WHAT THE EXERCISE ASKS -
In the records that follow, find each line containing "Profile" and copy it.

DATA IN THIS EXERCISE -

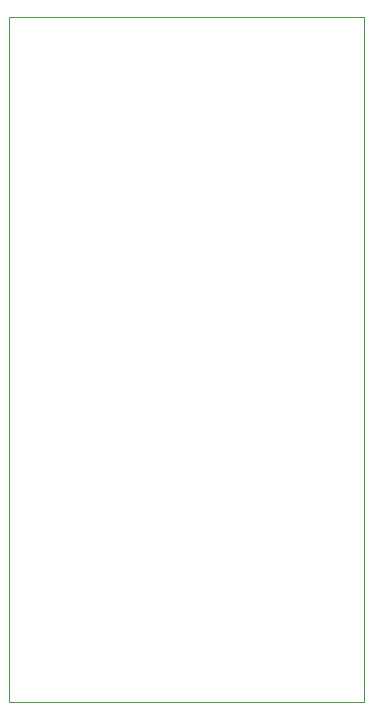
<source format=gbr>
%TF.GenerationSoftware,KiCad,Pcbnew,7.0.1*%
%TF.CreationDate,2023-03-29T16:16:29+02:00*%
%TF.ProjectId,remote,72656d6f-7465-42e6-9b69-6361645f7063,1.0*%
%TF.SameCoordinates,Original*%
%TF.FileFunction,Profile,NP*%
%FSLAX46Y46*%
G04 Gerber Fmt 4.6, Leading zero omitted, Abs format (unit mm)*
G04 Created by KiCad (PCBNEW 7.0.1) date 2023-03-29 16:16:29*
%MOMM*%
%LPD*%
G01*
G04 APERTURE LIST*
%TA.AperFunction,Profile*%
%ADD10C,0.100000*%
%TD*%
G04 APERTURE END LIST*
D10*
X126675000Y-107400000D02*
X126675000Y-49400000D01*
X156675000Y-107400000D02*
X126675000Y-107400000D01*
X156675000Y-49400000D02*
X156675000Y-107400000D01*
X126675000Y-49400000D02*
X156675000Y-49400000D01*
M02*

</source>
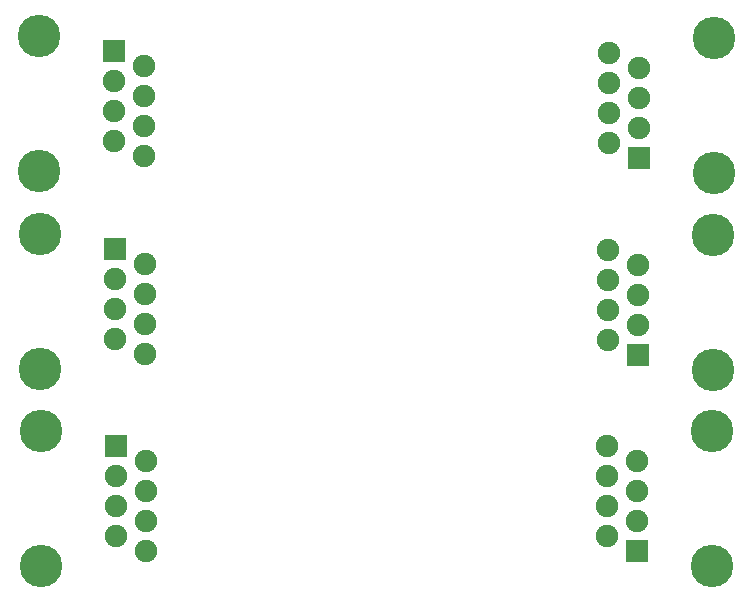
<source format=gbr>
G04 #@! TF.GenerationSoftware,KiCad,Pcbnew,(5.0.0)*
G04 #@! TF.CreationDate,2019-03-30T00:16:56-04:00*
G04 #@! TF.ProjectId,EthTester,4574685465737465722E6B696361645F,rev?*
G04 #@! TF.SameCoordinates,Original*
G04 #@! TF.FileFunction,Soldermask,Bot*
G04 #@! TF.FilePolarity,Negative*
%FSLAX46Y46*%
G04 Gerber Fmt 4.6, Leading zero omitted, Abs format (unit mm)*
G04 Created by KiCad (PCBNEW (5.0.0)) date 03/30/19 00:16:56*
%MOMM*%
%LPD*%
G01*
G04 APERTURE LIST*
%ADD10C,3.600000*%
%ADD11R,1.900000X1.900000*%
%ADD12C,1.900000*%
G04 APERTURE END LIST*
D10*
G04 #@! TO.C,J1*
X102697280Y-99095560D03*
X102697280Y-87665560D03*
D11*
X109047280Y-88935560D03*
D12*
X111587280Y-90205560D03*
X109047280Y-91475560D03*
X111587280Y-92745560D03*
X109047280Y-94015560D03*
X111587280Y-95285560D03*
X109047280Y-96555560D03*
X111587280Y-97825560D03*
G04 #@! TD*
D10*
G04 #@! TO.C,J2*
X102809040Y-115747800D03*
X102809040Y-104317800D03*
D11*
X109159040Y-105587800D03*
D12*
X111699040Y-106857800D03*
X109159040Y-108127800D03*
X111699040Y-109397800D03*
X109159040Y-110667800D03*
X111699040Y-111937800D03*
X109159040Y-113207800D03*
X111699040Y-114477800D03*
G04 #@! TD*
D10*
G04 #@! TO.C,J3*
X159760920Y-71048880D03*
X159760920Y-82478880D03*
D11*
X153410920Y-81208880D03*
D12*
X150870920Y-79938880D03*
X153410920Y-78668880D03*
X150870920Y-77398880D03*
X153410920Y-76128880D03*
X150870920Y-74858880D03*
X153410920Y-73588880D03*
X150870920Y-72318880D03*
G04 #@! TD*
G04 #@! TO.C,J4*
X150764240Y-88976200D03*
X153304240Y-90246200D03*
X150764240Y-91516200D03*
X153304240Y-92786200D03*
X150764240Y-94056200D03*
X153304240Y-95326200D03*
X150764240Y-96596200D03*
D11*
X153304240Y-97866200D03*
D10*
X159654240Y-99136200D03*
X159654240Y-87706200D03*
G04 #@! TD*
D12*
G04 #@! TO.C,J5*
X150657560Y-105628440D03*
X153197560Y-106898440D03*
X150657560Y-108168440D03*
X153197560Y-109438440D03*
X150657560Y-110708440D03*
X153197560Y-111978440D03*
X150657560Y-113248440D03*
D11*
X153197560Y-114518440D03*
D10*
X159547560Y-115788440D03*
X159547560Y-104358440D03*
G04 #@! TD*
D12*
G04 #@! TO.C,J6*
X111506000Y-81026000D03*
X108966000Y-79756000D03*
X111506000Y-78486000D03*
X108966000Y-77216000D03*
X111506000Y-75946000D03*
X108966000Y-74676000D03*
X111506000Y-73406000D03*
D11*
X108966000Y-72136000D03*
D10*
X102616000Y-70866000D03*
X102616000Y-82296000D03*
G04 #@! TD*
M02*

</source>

...

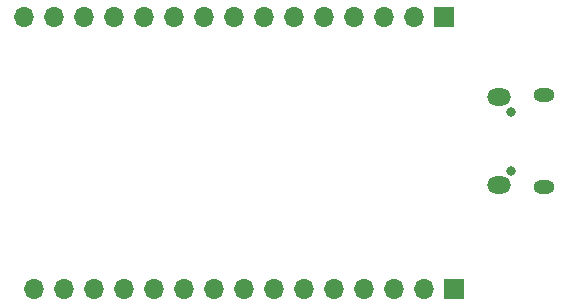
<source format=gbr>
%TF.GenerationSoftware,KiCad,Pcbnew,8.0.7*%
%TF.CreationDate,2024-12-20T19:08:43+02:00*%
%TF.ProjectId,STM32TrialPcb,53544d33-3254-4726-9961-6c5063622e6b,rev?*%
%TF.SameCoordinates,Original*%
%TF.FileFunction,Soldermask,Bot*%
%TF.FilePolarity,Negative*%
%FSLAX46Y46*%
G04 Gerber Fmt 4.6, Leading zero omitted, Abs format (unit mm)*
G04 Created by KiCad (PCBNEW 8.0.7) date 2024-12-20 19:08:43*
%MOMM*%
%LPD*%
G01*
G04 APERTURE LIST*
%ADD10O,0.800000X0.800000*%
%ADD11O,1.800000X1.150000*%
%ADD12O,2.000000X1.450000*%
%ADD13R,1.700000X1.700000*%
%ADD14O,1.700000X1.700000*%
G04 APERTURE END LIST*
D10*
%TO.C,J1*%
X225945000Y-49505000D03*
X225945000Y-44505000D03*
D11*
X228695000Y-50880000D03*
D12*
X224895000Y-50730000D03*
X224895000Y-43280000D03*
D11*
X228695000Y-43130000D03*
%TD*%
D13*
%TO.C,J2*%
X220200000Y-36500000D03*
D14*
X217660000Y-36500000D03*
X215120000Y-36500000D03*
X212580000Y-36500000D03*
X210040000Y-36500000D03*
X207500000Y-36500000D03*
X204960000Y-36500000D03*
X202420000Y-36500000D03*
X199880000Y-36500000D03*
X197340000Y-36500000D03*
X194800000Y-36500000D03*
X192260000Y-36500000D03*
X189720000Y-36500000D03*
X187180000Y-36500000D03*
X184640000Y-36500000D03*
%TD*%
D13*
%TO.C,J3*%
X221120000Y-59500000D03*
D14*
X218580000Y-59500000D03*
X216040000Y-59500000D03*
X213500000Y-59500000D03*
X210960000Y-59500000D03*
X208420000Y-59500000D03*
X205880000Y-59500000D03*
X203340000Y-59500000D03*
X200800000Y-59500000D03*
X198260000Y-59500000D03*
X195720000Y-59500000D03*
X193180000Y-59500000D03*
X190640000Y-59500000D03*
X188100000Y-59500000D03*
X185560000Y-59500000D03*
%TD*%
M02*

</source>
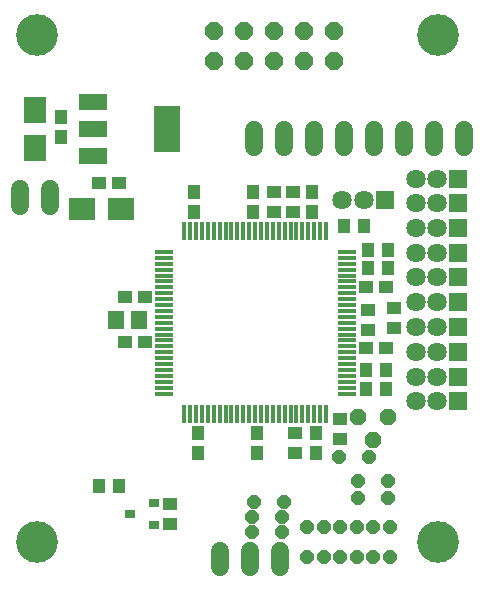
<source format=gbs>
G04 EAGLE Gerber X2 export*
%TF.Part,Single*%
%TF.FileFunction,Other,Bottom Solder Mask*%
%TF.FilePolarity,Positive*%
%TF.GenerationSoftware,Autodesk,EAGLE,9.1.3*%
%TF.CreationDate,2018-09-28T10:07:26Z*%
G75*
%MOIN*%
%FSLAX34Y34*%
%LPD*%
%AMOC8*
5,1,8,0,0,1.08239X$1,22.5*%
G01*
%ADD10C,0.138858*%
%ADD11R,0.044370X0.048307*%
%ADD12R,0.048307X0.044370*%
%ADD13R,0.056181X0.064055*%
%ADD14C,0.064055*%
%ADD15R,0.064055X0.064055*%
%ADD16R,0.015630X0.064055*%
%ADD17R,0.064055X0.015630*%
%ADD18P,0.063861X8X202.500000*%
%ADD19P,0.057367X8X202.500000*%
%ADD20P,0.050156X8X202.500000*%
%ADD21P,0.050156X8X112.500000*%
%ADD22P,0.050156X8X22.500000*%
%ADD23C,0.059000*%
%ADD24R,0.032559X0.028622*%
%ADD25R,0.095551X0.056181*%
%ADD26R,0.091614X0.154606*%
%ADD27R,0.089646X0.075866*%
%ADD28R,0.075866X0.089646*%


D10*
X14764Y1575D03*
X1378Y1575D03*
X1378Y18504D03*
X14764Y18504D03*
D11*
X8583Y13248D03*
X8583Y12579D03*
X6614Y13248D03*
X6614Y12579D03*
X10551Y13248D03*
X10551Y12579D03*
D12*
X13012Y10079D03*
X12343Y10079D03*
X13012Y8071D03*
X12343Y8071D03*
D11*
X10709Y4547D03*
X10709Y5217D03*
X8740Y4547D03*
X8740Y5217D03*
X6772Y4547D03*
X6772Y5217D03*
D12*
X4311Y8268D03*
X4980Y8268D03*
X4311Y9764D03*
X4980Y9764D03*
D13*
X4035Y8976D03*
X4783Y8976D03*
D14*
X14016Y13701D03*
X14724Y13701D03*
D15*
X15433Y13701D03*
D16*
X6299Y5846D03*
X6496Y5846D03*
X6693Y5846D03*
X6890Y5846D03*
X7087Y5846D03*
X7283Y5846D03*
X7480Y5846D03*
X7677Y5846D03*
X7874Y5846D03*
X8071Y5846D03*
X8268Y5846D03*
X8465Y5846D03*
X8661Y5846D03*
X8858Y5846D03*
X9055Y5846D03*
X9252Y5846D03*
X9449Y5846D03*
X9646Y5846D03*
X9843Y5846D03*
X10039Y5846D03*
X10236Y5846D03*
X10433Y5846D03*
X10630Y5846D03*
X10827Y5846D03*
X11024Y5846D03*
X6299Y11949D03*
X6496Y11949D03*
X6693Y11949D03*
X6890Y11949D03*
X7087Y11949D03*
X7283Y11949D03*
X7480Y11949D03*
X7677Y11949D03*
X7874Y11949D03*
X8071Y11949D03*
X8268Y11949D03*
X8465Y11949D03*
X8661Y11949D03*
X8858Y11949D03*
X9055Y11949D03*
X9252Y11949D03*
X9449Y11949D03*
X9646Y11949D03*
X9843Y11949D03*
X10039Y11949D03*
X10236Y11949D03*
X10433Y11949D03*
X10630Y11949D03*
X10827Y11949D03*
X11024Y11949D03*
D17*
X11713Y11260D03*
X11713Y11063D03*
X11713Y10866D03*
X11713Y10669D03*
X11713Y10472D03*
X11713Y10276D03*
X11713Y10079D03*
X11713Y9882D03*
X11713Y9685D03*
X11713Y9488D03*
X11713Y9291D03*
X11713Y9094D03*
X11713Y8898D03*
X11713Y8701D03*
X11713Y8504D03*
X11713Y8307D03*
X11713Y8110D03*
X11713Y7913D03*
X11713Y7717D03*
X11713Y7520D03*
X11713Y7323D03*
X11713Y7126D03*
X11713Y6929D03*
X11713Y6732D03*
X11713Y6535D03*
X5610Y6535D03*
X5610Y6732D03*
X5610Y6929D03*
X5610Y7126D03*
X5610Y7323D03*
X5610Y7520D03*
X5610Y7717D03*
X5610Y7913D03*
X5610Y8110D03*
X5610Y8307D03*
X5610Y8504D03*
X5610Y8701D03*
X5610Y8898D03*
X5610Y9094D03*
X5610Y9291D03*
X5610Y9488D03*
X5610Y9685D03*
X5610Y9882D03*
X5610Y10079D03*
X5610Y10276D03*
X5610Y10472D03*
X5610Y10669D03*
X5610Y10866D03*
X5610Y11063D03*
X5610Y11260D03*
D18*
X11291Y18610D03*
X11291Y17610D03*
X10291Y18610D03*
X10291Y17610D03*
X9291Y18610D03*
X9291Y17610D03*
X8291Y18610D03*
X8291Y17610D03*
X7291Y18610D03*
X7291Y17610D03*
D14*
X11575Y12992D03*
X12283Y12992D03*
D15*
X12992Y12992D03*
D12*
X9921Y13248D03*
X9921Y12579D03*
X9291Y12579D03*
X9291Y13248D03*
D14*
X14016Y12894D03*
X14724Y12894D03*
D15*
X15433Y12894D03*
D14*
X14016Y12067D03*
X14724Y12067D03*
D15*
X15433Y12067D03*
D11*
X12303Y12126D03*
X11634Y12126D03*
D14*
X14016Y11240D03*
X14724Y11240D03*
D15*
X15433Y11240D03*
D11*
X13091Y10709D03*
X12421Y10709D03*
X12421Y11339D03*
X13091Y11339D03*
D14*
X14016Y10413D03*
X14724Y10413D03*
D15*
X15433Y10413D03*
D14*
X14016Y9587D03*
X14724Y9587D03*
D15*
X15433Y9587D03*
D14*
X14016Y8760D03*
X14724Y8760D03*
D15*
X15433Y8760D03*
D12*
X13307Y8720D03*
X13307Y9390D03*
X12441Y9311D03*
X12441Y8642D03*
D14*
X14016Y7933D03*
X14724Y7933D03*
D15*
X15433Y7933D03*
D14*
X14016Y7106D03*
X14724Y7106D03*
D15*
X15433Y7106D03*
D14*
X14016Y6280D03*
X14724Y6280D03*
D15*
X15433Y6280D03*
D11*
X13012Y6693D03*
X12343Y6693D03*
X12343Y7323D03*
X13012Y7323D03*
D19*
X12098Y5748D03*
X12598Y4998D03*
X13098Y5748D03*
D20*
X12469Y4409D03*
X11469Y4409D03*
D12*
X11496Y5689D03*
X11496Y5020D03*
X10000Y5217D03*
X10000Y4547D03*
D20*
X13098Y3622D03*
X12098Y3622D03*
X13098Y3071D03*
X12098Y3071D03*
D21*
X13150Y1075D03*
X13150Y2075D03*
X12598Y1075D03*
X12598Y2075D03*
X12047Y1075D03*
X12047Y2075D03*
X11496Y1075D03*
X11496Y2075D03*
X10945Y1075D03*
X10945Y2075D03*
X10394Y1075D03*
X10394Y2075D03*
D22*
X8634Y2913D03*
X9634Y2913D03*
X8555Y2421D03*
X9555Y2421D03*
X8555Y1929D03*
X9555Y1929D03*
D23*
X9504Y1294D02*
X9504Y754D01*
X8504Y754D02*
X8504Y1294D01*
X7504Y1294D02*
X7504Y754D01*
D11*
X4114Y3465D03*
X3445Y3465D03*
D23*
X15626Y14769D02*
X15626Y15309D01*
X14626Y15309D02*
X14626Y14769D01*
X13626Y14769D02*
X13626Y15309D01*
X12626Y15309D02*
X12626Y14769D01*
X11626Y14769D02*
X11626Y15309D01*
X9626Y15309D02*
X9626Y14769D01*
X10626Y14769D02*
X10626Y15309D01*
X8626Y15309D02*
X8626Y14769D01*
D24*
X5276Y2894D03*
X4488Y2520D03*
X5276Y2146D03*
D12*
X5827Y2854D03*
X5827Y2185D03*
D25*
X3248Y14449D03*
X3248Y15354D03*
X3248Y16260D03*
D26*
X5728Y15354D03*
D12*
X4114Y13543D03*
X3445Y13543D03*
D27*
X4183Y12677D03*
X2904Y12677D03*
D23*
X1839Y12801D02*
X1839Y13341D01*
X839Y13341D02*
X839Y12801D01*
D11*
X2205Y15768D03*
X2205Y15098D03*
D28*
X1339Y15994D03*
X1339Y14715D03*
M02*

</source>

RESPONSE -
%TF.FileFunction,Profile,NP*%
%TA.AperFunction,Profile*%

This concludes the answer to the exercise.